* Teks Bacaan:
Rangkuman Sejarah Indonesia Kelas 12 Bab 1

Rangkuman Sejarah Indonesia Kelas 12 Bab 1

Berbagai Pergolakan di Dalam Negeri (1948-1965)

Berbagai Pergolakan di Dalam Negeri (1948-1965)

Sejarah pergolakan dan konflik yang terjadi di Indonesia selama masa tahun 1948-1965 dalam bab ini akan dibagi ke dalam tiga bentuk pergolakan:

  • Peristiwa konflik dan pergolakan yang berkaitan dengan ideologi.
  • Peristiwa konflik dan pergolakan yang berkait dengan kepentingan (vested interest).
  • Peristiwa konflik dan pergolakan yang berkait dengan sistem pemerintahan.

Yuk mari kita bahas lebih detil satu per satu!

Konflik dan Pergolakan yang Berkait dengan Ideologi

Ada beberapa Konflik dan Pergolakan yang Berkait dengan Ideologi, yaitu:

  • Pemberontakan PKI (Partai Komunis Indonesia) Madiun
  • Pemberontakan DI/TII
  • Gerakan 30 September 1965 (G30S/PKI)

Kita akan bahas lebih jauh lagi.

Pemberontakan PKI (Partai Komunis Indonesia) Madiun

Pada awal September 1948 pimpinan PKI dipegang Muso.

Muso lalu membawa PKI ke dalam pemberontakan bersenjata yang dicetuskan di Madiun pada tanggal 18 September 1948 (Taufik Abdullah dan AB Lapian, 2012).

Mereka memiliki cita-cita ingin menjadikan Indonesia sebagai negara komunis.

* Catatan Data:
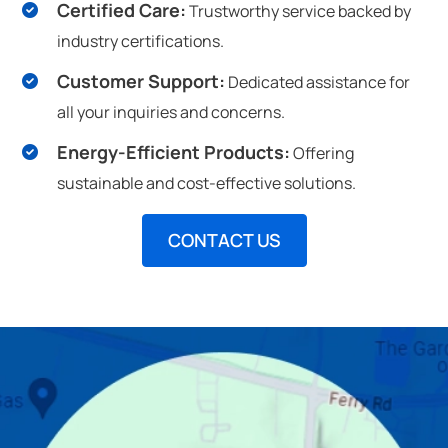
Certified Care:
Trustworthy service backed by
industry certifications.
Customer Support:
Dedicated assistance for
all your inquiries and concerns.
Energy-Efficient Products:
Offering
sustainable and cost-effective solutions.
CONTACT US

* Soal Latihan:
1. Menurut rangkuman sejarah, pada tanggal berapa pemberontakan bersenjata PKI dicetuskan di Madiun?
2. Tuliskan lanjutan rangkuman sejarah tentang pergolakan dalam negeri 1948–1965, dimulai setelah kalimat terakhirnya.
Item-item tersebut tidak ada hubungannya dengan rangkuman sejarah.

* Jawaban yang Diberikan:
1. Pada tanggal 18 September 1948.

2.
Pada pertengahan September 1948, pertempuran antara kekuatan-kekuatan bersenjata yang memihak PKI dengan TNI mulai meletus.

PKI kemudian memusatkan kekuatannya di Madiun.

Pada tanggal 18 September 1948, Muso memproklamirkan Republik Soviet Indonesia.

Presiden Soekarno segera bereaksi, dan berpidato di RRI Yogjakarta yang isinya mengajak masyarakat untuk melawan Muso yang hendak merebut NKRI.

Di awal pemberontakan, pembunuhan terhadap pejabat pemerintah dan para pemimpin partai yang antikomunis terjadi.

Kaum santri juga menjadi korban.

Tetapi pasukan pemerintah yang dipelopori Divisi Siliwangi kemudian berhasil mendesak mundur pemberontak.

Puncaknya adalah ketika Muso tewas tertembak.

Amir Syarifuddin juga tertangkap dan ia akhirnya dijatuhi hukuman mati.

Tokoh-tokoh muda PKI seperti Aidit dan Lukman berhasil melarikan diri.

Merekalah yang kelak di tahun 1965, berhasil menjadikan PKI kembali menjadi partai besar di Indonesia sebelum terjadinya peristiwa Gerakan 30 September 1965.

Pemberontakan DI/TII

Pemberontakan ini dimulai dari sebuah gerakan di Jawa Barat yang dipimpin oleh S.M. Kartosuwiryo.

Ia memiliki cita-cita untuk mendirikan negara Islam.

Dengan adanya perjanjian Renville kemudian membuka peluang bagi Kartosuwiryo untuk lebih mendekatkan cita-citanya tersebut.

Salah satu keputusan Renville adalah pasukan RI dari daerah-daerah yang berada di dalam garis van Mook harus pindah ke daerah yang dikuasai RI.

Divisi Siliwangi dipindahkan ke Jawa Tengah karena Jawa Barat dijadikan negara bagian Pasundan oleh Belanda.

Akan tetapi laskar bersenjata Hizbullah dan Sabilillah yang telah berada di bawah pengaruh Kartosuwiryo tidak bersedia pindah dan malah membentuk Tentara Islam Indonesia (TII).

Ia lalu menyatakan pembentukan Darul Islam (negara Islam/DI) dengan dukungan TII, di Jawa Barat pada Agustus 1948.

Ketika pasukan Siliwangi kembali ke Jawa Barat, Kartosuwiryo tidak mau mengakui tentara RI tersebut kecuali mereka mau bergabung dengan DI/TII.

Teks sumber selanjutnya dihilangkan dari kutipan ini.